Five Steps to Passwordless Authentication

In the wake of recent cyberattacks, organizations should consider modernizing their authentication platforms.

Craig George

Passwords are on the way out, and organizations should be acting now to move to more modern authentication platforms. A steady stream of phishing and ransomware attacks over the past year clearly demonstrated that passwords simply aren’t secure enough to protect the modern enterprise, and users are demanding an improved experience that doesn’t depend upon remembering clunky passwords.

Passwordless authentication technology increases security, improves the user experience and provides administrators with deeper insight into user activity. Deploying this powerful technology requires more than just removing passwords, however. Secure passwordless authentication platforms require strong device-based or biometric authentication presented as a component of a larger security strategy that incorporates zero-trust architecture and a secure access service edge (SASE) approach.

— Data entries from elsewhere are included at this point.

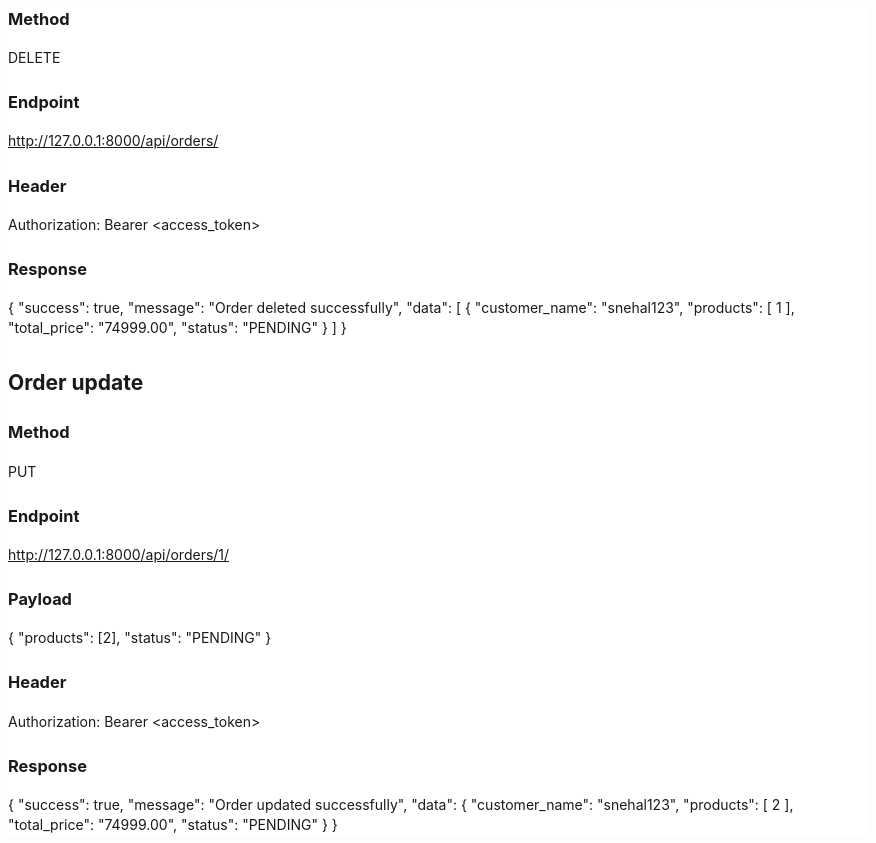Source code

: ### Method
DELETE
### Endpoint
http://127.0.0.1:8000/api/orders/
### Header
Authorization: Bearer <access_token>
### Response
{
    "success": true,
    "message": "Order deleted successfully",
    "data": [
        {
            "customer_name": "snehal123",
            "products": [
                1
            ],
            "total_price": "74999.00",
            "status": "PENDING"
        }
    ]
}


## Order update

### Method
PUT
### Endpoint
http://127.0.0.1:8000/api/orders/1/
### Payload
{
  "products": [2],
  "status": "PENDING"
}
### Header
Authorization: Bearer <access_token>
### Response
{
    "success": true,
    "message": "Order updated successfully",
    "data": {
        "customer_name": "snehal123",
        "products": [
            2
        ],
        "total_price": "74999.00",
        "status": "PENDING"
    }
}
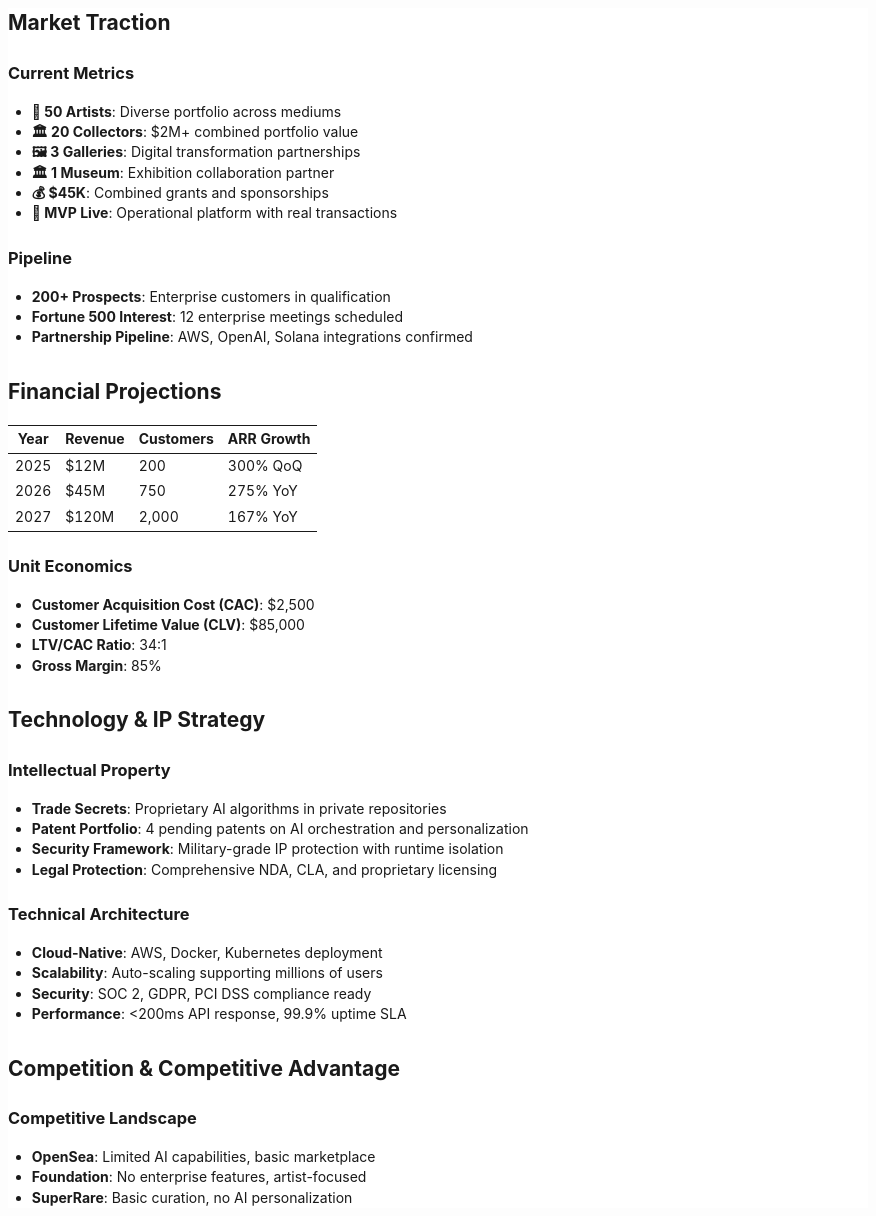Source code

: ## **Market Traction**

### **Current Metrics**
- **🎨 50 Artists**: Diverse portfolio across mediums
- **🏛️ 20 Collectors**: $2M+ combined portfolio value
- **🖼️ 3 Galleries**: Digital transformation partnerships
- **🏛️ 1 Museum**: Exhibition collaboration partner
- **💰 $45K**: Combined grants and sponsorships
- **🚀 MVP Live**: Operational platform with real transactions

### **Pipeline**
- **200+ Prospects**: Enterprise customers in qualification
- **Fortune 500 Interest**: 12 enterprise meetings scheduled
- **Partnership Pipeline**: AWS, OpenAI, Solana integrations confirmed

## **Financial Projections**

| Year | Revenue | Customers | ARR Growth |
|------|---------|-----------|------------|
| 2025 | $12M    | 200       | 300% QoQ   |
| 2026 | $45M    | 750       | 275% YoY   |
| 2027 | $120M   | 2,000     | 167% YoY   |

### **Unit Economics**
- **Customer Acquisition Cost (CAC)**: $2,500
- **Customer Lifetime Value (CLV)**: $85,000
- **LTV/CAC Ratio**: 34:1
- **Gross Margin**: 85%

## **Technology & IP Strategy**

### **Intellectual Property**
- **Trade Secrets**: Proprietary AI algorithms in private repositories
- **Patent Portfolio**: 4 pending patents on AI orchestration and personalization
- **Security Framework**: Military-grade IP protection with runtime isolation
- **Legal Protection**: Comprehensive NDA, CLA, and proprietary licensing

### **Technical Architecture**
- **Cloud-Native**: AWS, Docker, Kubernetes deployment
- **Scalability**: Auto-scaling supporting millions of users
- **Security**: SOC 2, GDPR, PCI DSS compliance ready
- **Performance**: <200ms API response, 99.9% uptime SLA

## **Competition & Competitive Advantage**

### **Competitive Landscape**
- **OpenSea**: Limited AI capabilities, basic marketplace
- **Foundation**: No enterprise features, artist-focused
- **SuperRare**: Basic curation, no AI personalization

Eliminating Passwords from Authentication

Let’s take a look at five steps organizations should take on their journey to passwordless authentication.

  1. Develop a password replacement offering: Before you can move away from passwords, you’ll need to have the strong authentication technology in place that will securely replace them. Microsoft Windows Hello for Business is a good option for organizations that rely upon Active Directory, as it incorporates a strong, hardware-protected credential that allows single sign-on to Active Directory, both on-premises and in the cloud.
  2. Complete a risk assessment: Analyze the risk associated with each one of the information systems used in your environment to determine both the probability and the impact of a potential breach. This will help you develop authentication requirements for each system commensurate with the level of risk they present. It will also provide the means to prioritize your work, focusing first on the highest risk systems.
  3. Reduce the user-visible password surface area: Users are conditioned to enter their passwords dozens of times per day. The next step in moving to a passwordless environment is removing as many of those barriers as possible. This helps train users to understand that, while they have a password, they shouldn’t be using it routinely. It also dramatically improves the user experience by allowing them to seamlessly move from system to system.
  4. Transition to a passwordless deployment: Once you’ve minimized the number of times that users encounter password prompts, you can transition over to a truly passwordless environment. In an ideal world, the user might sign into Active Directory using Windows Hello for Business and then never encounter another authentication prompt. If they must sign into another system, they are not prompted for a password but instead are redirected to Hello for Business.
  5. Eliminate passwords from the identity directory: The last step in achieving a passwordless environment is actually removing passwords from your identity store. This is the ultimate goal of a passwordless strategy, but you won’t be able to take this final step until you’ve modernized every legacy system that relied on password authentication. Once you’ve removed the passwords entirely, you’re safe from password theft attacks because there simply are no passwords to steal.

Organizations that follow this five-step process will find that this methodical approach allows them to deploy passwordless authentication while gaining the benefits of an improved user experience, increased security and better insight into user activity.